Review Volume 11, Issue 12 pp 4274—4299

The interplay between mineral metabolism, vascular calcification and inflammation in Chronic Kidney Disease (CKD): challenging old concepts with new facts

Figure 1. Overview of calcium (Ca) and phosphate (P) homeostatic regulation. Red lines represent the main mechanisms of Ca regulation in a situation of hypocalcemia. Decreased Ca levels in serum increase 1,25D and PTH. Increased levels of 1,25D increase Ca absorption at the intestine and stimulate mineral exchange in bone increasing Ca efflux. Increased PTH stimulate mineral exchange in bone increasing Ca efflux, and increase Ca reabsorption in the kidney. Indirectly, high levels of PTH stimulate 1,25D with consequent increase in Ca absorption. Overall, the concerted action of PTH and 1,25D lead to increased serum Ca levels until the normal range by increasing Ca reabsorption at the intestine, increasing Ca from mineral exchange in bone, and increasing Ca reabsorption in the kidneys.
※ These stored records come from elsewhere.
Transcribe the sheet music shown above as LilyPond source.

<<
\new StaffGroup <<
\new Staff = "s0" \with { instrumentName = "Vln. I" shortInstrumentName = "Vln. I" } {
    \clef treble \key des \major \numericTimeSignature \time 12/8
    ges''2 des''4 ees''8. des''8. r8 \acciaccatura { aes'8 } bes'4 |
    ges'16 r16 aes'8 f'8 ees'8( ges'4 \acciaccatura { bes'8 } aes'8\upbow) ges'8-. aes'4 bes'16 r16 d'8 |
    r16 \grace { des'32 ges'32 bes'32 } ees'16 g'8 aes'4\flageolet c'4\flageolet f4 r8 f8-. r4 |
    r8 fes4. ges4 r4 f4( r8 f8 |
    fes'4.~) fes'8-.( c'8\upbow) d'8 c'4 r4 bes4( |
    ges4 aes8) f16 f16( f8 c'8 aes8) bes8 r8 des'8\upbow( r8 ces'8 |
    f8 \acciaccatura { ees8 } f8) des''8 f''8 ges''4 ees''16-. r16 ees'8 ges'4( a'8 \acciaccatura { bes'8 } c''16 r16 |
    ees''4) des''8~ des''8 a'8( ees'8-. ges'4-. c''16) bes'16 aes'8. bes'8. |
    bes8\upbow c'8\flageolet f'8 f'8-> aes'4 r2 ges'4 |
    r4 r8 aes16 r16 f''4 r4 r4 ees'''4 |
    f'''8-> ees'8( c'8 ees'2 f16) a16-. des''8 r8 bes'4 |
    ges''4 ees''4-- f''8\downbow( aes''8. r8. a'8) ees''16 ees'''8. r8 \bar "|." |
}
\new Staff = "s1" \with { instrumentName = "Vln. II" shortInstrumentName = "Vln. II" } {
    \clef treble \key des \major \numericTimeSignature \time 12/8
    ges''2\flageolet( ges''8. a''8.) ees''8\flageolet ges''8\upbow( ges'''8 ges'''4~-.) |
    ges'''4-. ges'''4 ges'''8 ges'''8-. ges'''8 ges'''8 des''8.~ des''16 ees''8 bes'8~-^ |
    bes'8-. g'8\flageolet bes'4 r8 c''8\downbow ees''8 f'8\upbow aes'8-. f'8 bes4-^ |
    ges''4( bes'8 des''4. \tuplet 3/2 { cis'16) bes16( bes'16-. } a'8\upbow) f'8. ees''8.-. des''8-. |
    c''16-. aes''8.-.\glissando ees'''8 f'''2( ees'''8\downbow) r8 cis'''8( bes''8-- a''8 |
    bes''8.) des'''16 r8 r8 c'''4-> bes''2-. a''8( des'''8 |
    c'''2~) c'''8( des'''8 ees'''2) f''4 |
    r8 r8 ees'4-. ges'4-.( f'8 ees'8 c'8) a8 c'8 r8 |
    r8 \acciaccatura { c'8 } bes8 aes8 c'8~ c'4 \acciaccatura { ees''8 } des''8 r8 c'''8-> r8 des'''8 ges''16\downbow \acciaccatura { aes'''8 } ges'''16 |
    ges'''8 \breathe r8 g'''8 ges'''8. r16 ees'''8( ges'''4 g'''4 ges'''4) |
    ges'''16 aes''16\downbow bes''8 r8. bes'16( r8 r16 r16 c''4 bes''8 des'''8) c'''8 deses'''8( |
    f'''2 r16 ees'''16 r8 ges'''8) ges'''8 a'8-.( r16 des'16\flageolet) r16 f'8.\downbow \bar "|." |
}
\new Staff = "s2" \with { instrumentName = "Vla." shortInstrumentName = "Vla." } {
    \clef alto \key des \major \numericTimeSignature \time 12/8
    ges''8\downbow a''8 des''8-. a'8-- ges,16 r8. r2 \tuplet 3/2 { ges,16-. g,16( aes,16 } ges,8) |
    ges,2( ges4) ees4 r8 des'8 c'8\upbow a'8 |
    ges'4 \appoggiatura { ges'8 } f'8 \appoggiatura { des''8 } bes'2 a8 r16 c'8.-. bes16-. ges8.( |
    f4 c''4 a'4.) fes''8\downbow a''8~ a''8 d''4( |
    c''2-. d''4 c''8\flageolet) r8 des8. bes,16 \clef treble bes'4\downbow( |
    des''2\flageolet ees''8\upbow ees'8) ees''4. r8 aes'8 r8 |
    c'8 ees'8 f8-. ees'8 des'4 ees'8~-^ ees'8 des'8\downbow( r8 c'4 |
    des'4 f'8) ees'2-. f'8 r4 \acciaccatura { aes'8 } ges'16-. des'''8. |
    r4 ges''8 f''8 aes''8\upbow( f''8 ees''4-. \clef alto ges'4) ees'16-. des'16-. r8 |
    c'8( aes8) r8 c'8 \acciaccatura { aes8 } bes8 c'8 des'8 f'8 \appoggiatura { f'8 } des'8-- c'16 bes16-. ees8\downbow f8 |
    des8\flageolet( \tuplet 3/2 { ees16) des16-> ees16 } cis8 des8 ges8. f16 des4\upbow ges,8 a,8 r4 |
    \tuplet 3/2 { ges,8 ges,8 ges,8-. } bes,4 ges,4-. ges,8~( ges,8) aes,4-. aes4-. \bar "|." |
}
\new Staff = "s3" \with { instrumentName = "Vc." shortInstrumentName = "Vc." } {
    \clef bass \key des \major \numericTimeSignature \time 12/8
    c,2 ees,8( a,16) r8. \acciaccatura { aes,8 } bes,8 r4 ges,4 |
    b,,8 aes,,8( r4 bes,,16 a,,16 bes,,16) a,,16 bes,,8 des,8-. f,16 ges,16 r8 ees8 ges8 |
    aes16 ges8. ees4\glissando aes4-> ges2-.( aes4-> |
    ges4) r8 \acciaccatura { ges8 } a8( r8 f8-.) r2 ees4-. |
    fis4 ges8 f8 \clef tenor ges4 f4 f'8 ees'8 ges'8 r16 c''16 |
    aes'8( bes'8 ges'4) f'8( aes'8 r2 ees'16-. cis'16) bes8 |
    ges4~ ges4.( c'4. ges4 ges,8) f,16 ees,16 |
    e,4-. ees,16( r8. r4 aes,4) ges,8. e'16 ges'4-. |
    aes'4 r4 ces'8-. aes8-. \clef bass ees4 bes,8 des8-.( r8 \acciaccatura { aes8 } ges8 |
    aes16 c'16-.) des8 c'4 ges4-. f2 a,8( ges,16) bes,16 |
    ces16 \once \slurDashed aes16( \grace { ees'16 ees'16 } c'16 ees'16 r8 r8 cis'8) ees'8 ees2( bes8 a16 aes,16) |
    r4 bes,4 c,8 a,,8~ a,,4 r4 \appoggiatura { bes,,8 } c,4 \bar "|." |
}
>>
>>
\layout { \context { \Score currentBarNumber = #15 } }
Blue lines represent the main mechanisms of P regulation in a situation of hyperphosphatemia. High levels of serum P increase FGF-23 production in bone, which exerts several effects to promote a decrease in serum P. FGF-23 decreases P reabsorption and increases P excretion in the kidneys, and indirectly decreases P absorption at the intestine and P efflux from bone mineral exchange, through the inhibition of 1,25D and PTH.